The annual events in Wichita now span five days, including associated workshops covering aircraft maintenance responsibilities. “If this first event in Europe is well received, we are willing to expand it,” said Agostino.
Addressing a recent Safety Standdown event held in the Washington, D.C. area,
Kern, the CEO of Convergent Knowledge Solutions, announced that his company is launching a pilot reliability certification course to “standardize and create a known competence culture.” The goal of the program is to “reduce the industry mishap rate by 50 percent, without negatively impacting operational effectiveness or profit-making capability.”
Strategically, he said, “the intent is to dramatically reduce human error.” Pilots who receive credentials from the certification course should enjoy lower insurance rates and be more attractive to companies seeking people with their skills. The curriculum will cover aviation ethics, flight discipline, fundamentals of personal error prevention, crew/cockpit resource management, operational risk management and airmanship.
More important than basic stick-and-rudder skill, Kern explained, is the ability to grow and learn. One method is what Kern calls personal error prevention, using an error-tracking log to figure out why errors happened and how to prevent them using standard operating procedures. “Think of a mistake that you made,” he told the pilots, “and write it down, then build personal SOPs [standard operating procedures] to prevent those errors.”
Rosekind, president and chief scientist of Alertness Solutions, also spoke at the Washington gathering, sharing knowledge from his extensive studies of sleep and alertness issues, including the effects of multiple time-zone travel. “Disrupt your clock and you will pay for it,” he said.
In his studies, Rosekind has tried to assess how fatigue relates to accidents. “Fall-asleep accidents are pretty rare,” he noted. A more likely factor in accidents is sleep-debt. “If you don’t get the sleep you need, whatever you lose builds a debt.” And the debt is cumulative, adding up night after sleepless night. The greater the debt, the greater the chance of reduced performance.

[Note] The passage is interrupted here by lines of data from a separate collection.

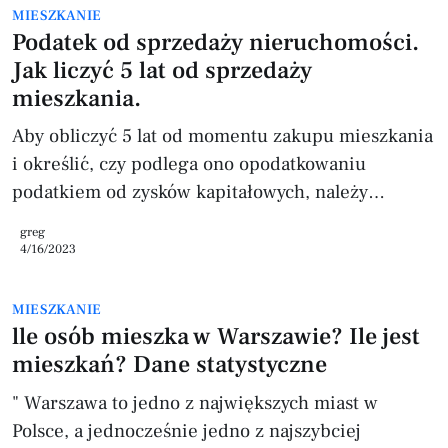
MIESZKANIE
lokale użytkowe, które z różnych powodów trafiają
Podatek od sprzedaży nieruchomości.
ponownie na sprzedaż. Często jest to spowo
Jak liczyć 5 lat od sprzedaży
mieszkania.
Aby obliczyć 5 lat od momentu zakupu mieszkania
i określić, czy podlega ono opodatkowaniu
podatkiem od zysków kapitałowych, należy
wykonać następujące kroki: 1. Określić wartość
greg
sprzedaży mieszkania - jest to kwota, za jaką
4/16/2023
sprzedałeś mieszkanie. 2. Od wartości sprzedaży
odjąć koszty związane z zakupem i sprzedażą
MIESZKANIE
mieszkania. Koszty te mogą obejmować: * koszty
lle osób mieszka w Warszawie? Ile jest
nabycia mieszkania, takie jak np. koszty
mieszkań? Dane statystyczne
notarialne, * koszty związane z przygotowaniem
" Warszawa to jedno z największych miast w
mieszkania do sprzedaży, takie jak
Polsce, a jednocześnie jedno z najszybciej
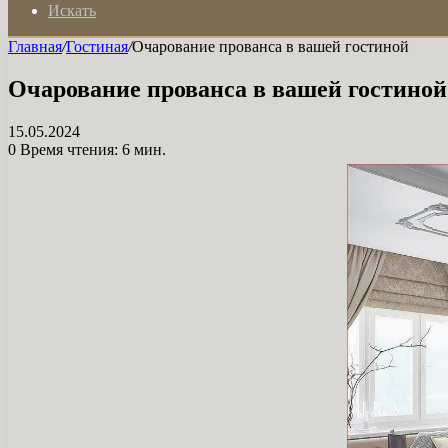
Искать
Главная
/
Гостиная
/
Очарование прованса в вашей гостиной
Очарование прованса в вашей гостиной
15.05.2024
0
Время чтения: 6 мин.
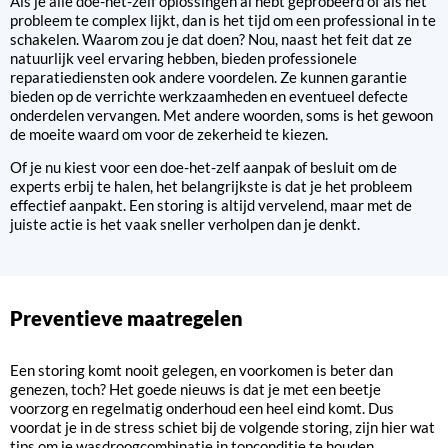
Als je alle doe-het-zelf oplossingen al hebt geprobeerd of als het
probleem te complex lijkt, dan is het tijd om een professional in te
schakelen. Waarom zou je dat doen? Nou, naast het feit dat ze
natuurlijk veel ervaring hebben, bieden professionele
reparatiediensten ook andere voordelen. Ze kunnen garantie
bieden op de verrichte werkzaamheden en eventueel defecte
onderdelen vervangen. Met andere woorden, soms is het gewoon
de moeite waard om voor de zekerheid te kiezen.
Of je nu kiest voor een doe-het-zelf aanpak of besluit om de
experts erbij te halen, het belangrijkste is dat je het probleem
effectief aanpakt. Een storing is altijd vervelend, maar met de
juiste actie is het vaak sneller verholpen dan je denkt.
Preventieve maatregelen
Een storing komt nooit gelegen, en voorkomen is beter dan
genezen, toch? Het goede nieuws is dat je met een beetje
voorzorg en regelmatig onderhoud een heel eind komt. Dus
voordat je in de stress schiet bij de volgende storing, zijn hier wat
tips om je wasdroogcombinatie in topconditie te houden.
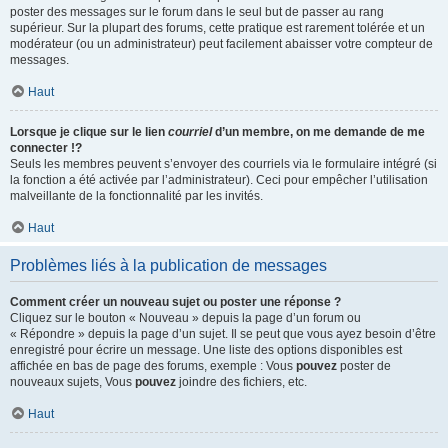
poster des messages sur le forum dans le seul but de passer au rang
supérieur. Sur la plupart des forums, cette pratique est rarement tolérée et un
modérateur (ou un administrateur) peut facilement abaisser votre compteur de
messages.
Haut
Lorsque je clique sur le lien
courriel
d’un membre, on me demande de me
connecter !?
Seuls les membres peuvent s’envoyer des courriels via le formulaire intégré (si
la fonction a été activée par l’administrateur). Ceci pour empêcher l’utilisation
malveillante de la fonctionnalité par les invités.
Haut
Problèmes liés à la publication de messages
Comment créer un nouveau sujet ou poster une réponse ?
Cliquez sur le bouton « Nouveau » depuis la page d’un forum ou
« Répondre » depuis la page d’un sujet. Il se peut que vous ayez besoin d’être
enregistré pour écrire un message. Une liste des options disponibles est
affichée en bas de page des forums, exemple : Vous
pouvez
poster de
nouveaux sujets, Vous
pouvez
joindre des fichiers, etc.
Haut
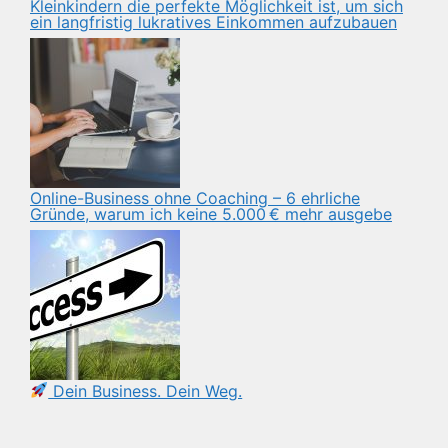
Kleinkindern die perfekte Möglichkeit ist, um sich
ein langfristig lukratives Einkommen aufzubauen
Online-Business ohne Coaching – 6 ehrliche
Gründe, warum ich keine 5.000 € mehr ausgebe
Dein Business. Dein Weg.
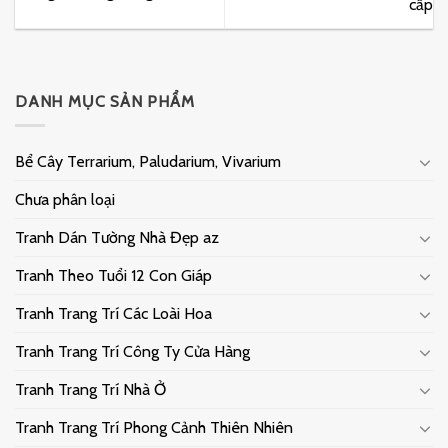
cấp
DANH MỤC SẢN PHẨM
Bể Cây Terrarium, Paludarium, Vivarium
Chưa phân loại
Tranh Dán Tường Nhà Đẹp az
Tranh Theo Tuổi 12 Con Giáp
Tranh Trang Trí Các Loài Hoa
Tranh Trang Trí Công Ty Cửa Hàng
Tranh Trang Trí Nhà Ở
Tranh Trang Trí Phong Cảnh Thiên Nhiên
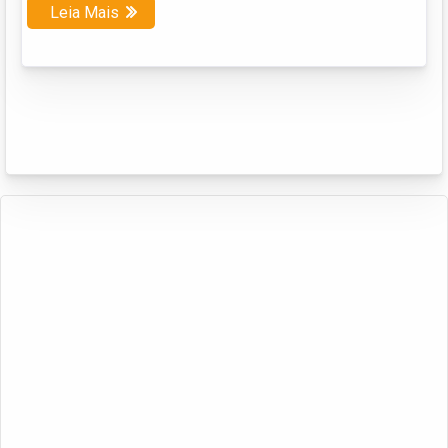
Leia Mais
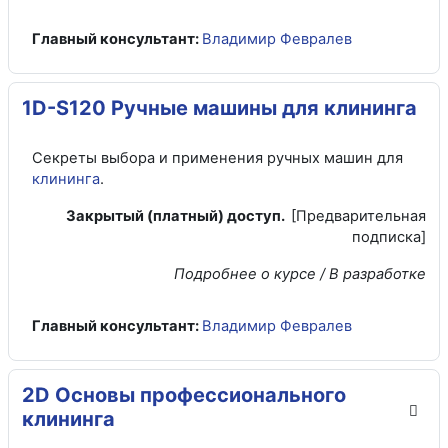
Главный консультант:
Владимир Февралев
1D-S120 Ручные машины для клининга
Секреты выбора и применения ручных машин для
клининга
.
Закрытый (платный) доступ.
[Предварительная
подписка]
Подробнее о курсе / В разработке
Главный консультант:
Владимир Февралев
2D Основы профессионального
клининга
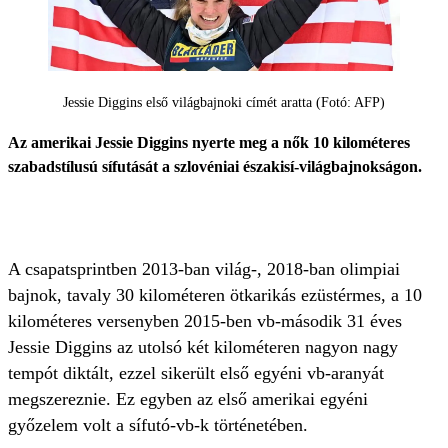
Jessie Diggins első világbajnoki címét aratta (Fotó: AFP)
Az amerikai Jessie Diggins nyerte meg a nők 10 kilométeres
szabadstílusú sífutását a szlovéniai északisí-világbajnokságon.
A csapatsprintben 2013-ban világ-, 2018-ban olimpiai
bajnok, tavaly 30 kilométeren ötkarikás ezüstérmes, a 10
kilométeres versenyben 2015-ben vb-második 31 éves
Jessie Diggins az utolsó két kilométeren nagyon nagy
tempót diktált, ezzel sikerült első egyéni vb-aranyát
megszereznie. Ez egyben az első amerikai egyéni
győzelem volt a sífutó-vb-k történetében.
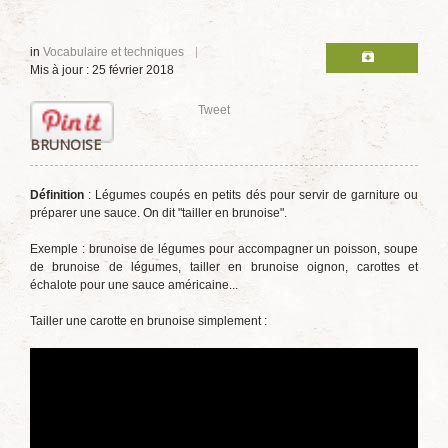
in
Vocabulaire et techniques
Mis à jour : 25 février 2018
Tweet
BRUNOISE
Définition
: Légumes coupés en petits dés pour servir de garniture ou
préparer une sauce. On dit "tailler en brunoise".
Exemple : brunoise de légumes pour accompagner un poisson, soupe
de brunoise de légumes, tailler en brunoise oignon, carottes et
échalote pour une sauce américaine...
Tailler une carotte en brunoise simplement :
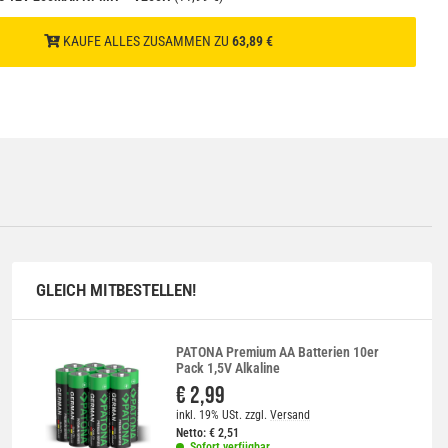
KAUFE ALLES ZUSAMMEN ZU
63,89 €
GLEICH MITBESTELLEN!
PATONA Premium AA Batterien 10er
Pack 1,5V Alkaline
€ 2,99
inkl. 19% USt.
zzgl.
Versand
Netto:
€
2,51
Sofort verfügbar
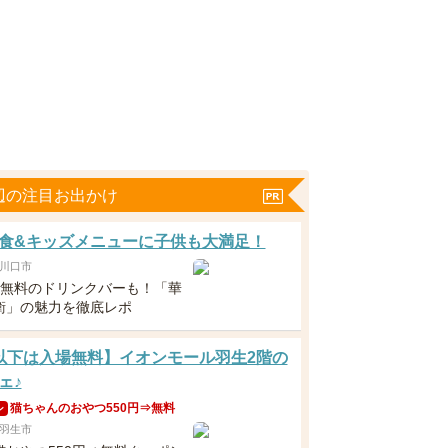
辺の注目お出かけ
食&キッズメニューに子供も大満足！
川口市
下無料のドリンクバーも！「華
衛」の魅力を徹底レポ
以下は入場無料】イオンモール羽生2階の
ェ♪
猫ちゃんのおやつ550円⇒無料
ン
羽生市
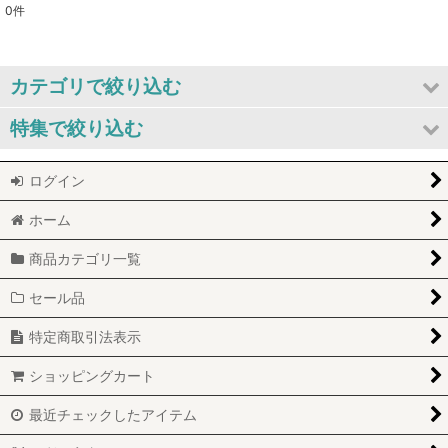
0
件
表示数
:
並び順
:
カテゴリで絞り込む
特集で絞り込む
絞り込む
プロフェム シャンプー&コンディショナー
ログイン
セール品
ハグパップ
ホーム
訳あり商品
KERRY
商品カテゴリ一覧
新商品
グルーミング用品
セール品
キャンペーン
Wonddy:ベッド
特定商取引法表示
コロナに負けない応援
プロフェム新規導入セット
ショッピングカート
コロナ対策
最近チェックしたアイテム
アウトレット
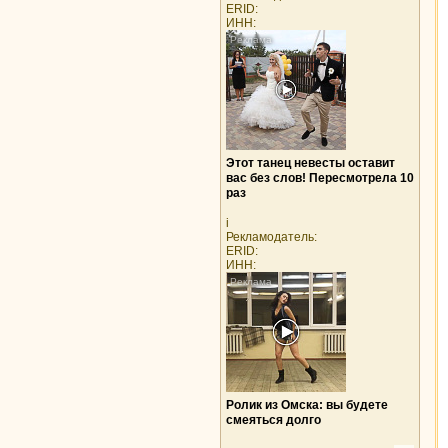
ERID:
ИНН:
Этот танец невесты оставит
вас без слов! Пересмотрела 10
раз
i
Рекламодатель:
ERID:
ИНН:
Ролик из Омска: вы будете
смеяться долго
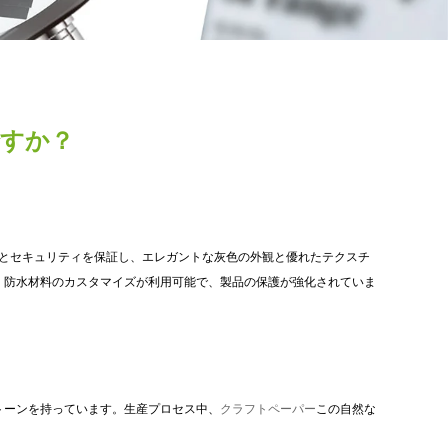
すか？
とセキュリティを保証し、エレガントな灰色の外観と優れたテクスチ
、防水材料のカスタマイズが利用可能で、製品の保護が強化されていま
トーンを持っています。生産プロセス中、
クラフトペーパー
この自然な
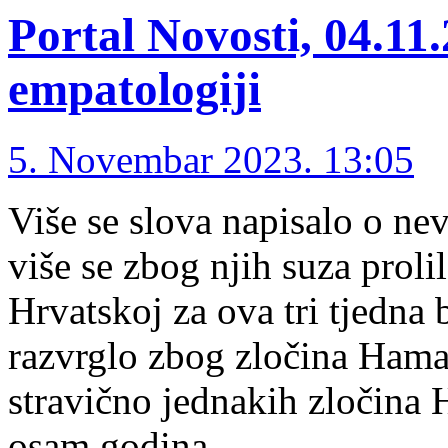
Portal Novosti, 04.11
empatologiji
5. Novembar 2023. 13:05
Više se slova napisalo o n
više se zbog njih suza prolil
Hrvatskoj za ova tri tjedna 
razvrglo zbog zločina Hama
stravično jednakih zločina 
osam godina …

Sleep-debt can’t be overcome by simply “bulling” through important stay-awake periods, he emphasized. Rosekind did say that pilots can split their major daily sleep period into two chunks, if needed, without a severe effect on performance. If an eight-hour sleep is normal, then splitting that into six hours and two hours should work fine.
Forcing oneself to stay awake can work for only a short period of time, up to 10 minutes. When the body needs sleep, Rosekind said, “You can’t force yourself to stay awake even for life. Your brain can shut you down.
“Planned naps are the one thing that addresses the physiological need,” he said. The healthiest solution is regular sleep and wake times and a regular pre-sleep routine, he added.